As mentioned in my previous post, I attempted to have a mammogram done (again) and this time I was outright denied.
I scheduled the second mammogram at a different facility, a hospital instead of an imaging center. This is because I've been to this hospital several times, and I've never once had a bad experience there. When I called to make the appointment for the mammogram, I even stated that I was coming to the hospital to have the mammogram done with them because I was denied the service at the imaging center. I explicitly stated that I'd already had a breast ultrasound done and ONLY needed the mammogram.
Imagine my surprise when I arrive at the radiology desk to check in last Wednesday morning and find myself scheduled for an ultrasound. Why? Because I'm again listed as "too young" to have a mammogram. I spent about five minutes arguing with the lady at the desk, who was relaying messages from the radiology team. Bottom line? They weren't going to give a 26-year-old a mammogram.
The difference between this attempt and attempt #1 is that, this time, I didn't walk away quietly. I instead headed downstairs to the concierge desk and asked to speak with someone higher up in radiology. They sent down the lead technician, who explained for what felt like the millionth time that they wouldn't do a mammogram on someone under the age of 30 unless they did an ultrasound first. But I HAD an ultrasound done. What if I went and got those images? Didn't matter, she said. They would still want to do an ultrasound there.
So I said I would have an ultrasound there, even if my insurance didn't cover it (since I'd already had one done once earlier in the month), if they would do a mammogram. She went back to the radiologist, who gave his final word on the matter: NO. They would not do a mammogram on me. When I asked, "So are you now denying me a mammogram all together?" (Something they argued they weren't doing this entire point up until now.) She finally admitted, Yes.
The drive home was miserable. I called my doctor in tears. Then I called Joey in tears. Then I called my mom in tears.
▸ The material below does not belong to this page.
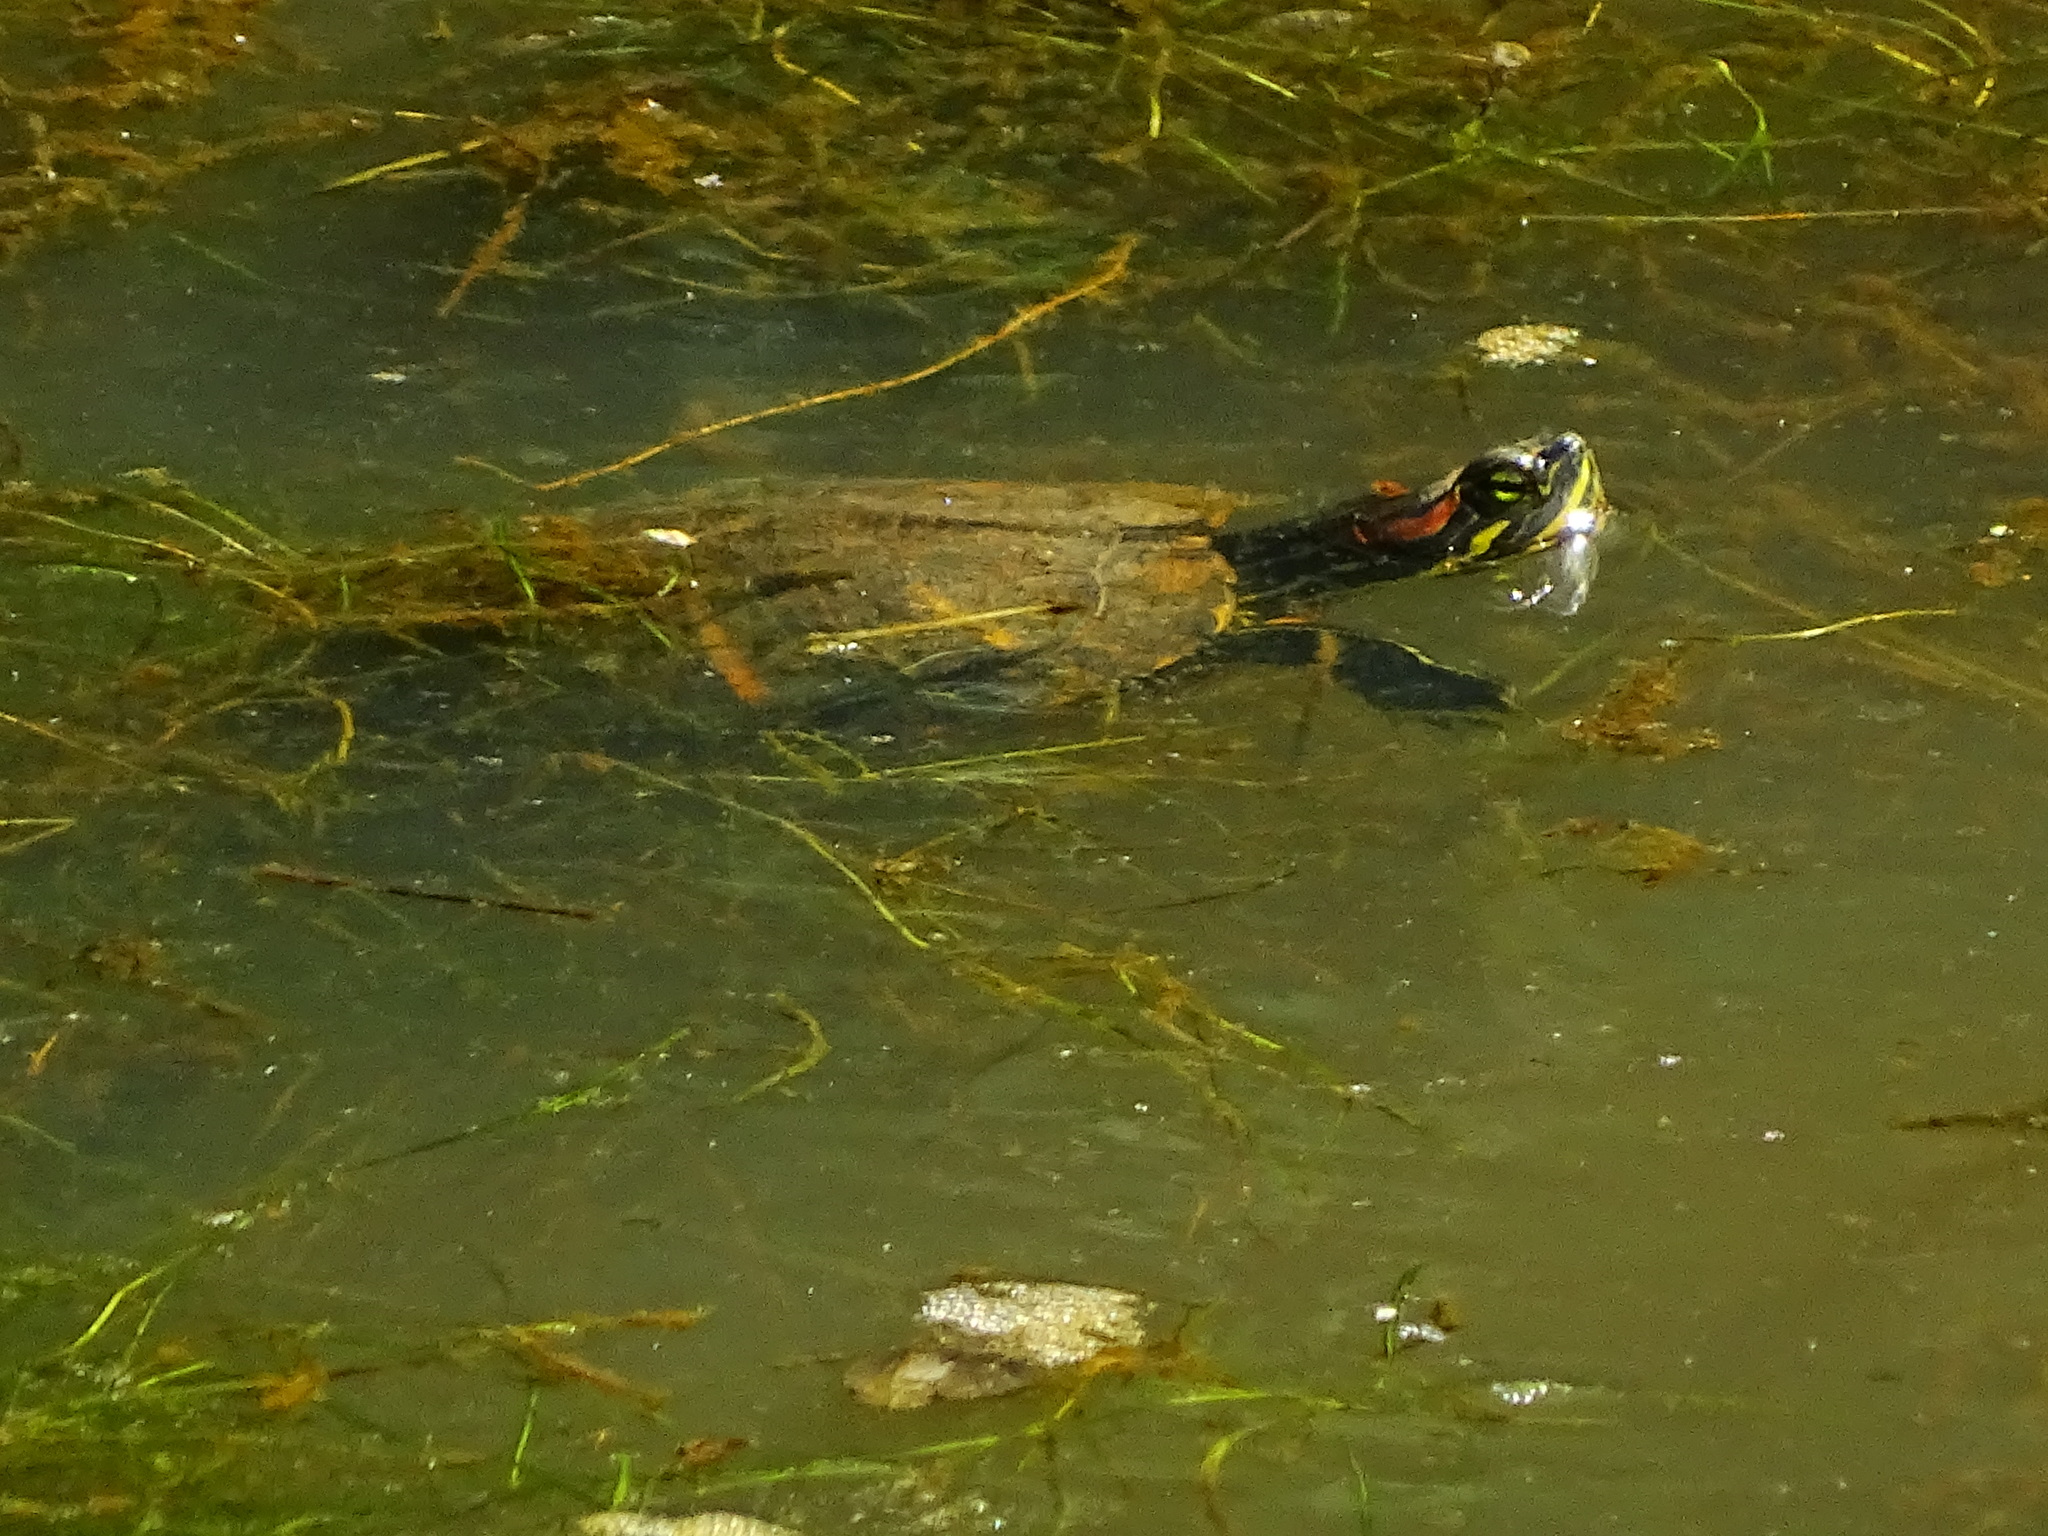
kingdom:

Finally, I calmed down enough to call the American Cancer Society's local office - a suggestion from several of my awesome IF friends on Twitter. They gave me the name of another imaging center that might be able to help. Meanwhile, they told me they would investigate these so-called age policies further.
The third facility initially said no, that they would not do a mammogram, but they changed their mind when I told them I had a family history and a personal history with breast lumps. I have one scheduled there in a couple of weeks. Yet I can't help feel hesitant that it still may not happen, or that I may have to put up another fight about it. I felt so hesitant and so disgusted by my experience, that I also contacted another local resource - the news. A producer called me 30 minutes after I sent them an email, and about 24 hours later, they sent an investigative reporter to my house to talk to me about my experience. To be honest, I regretted sending the email the moment I got the call. I've fought for so long against my infertility that I'm not sure I have another health related fight in me. But it's over and done with. What I want is for my mammogram to be over and done with, too.
So there you have it: the soap opera continues. Let's hope it ends on February 1 with my next appointment, or I'll be changing the name of my blog to General Hospital.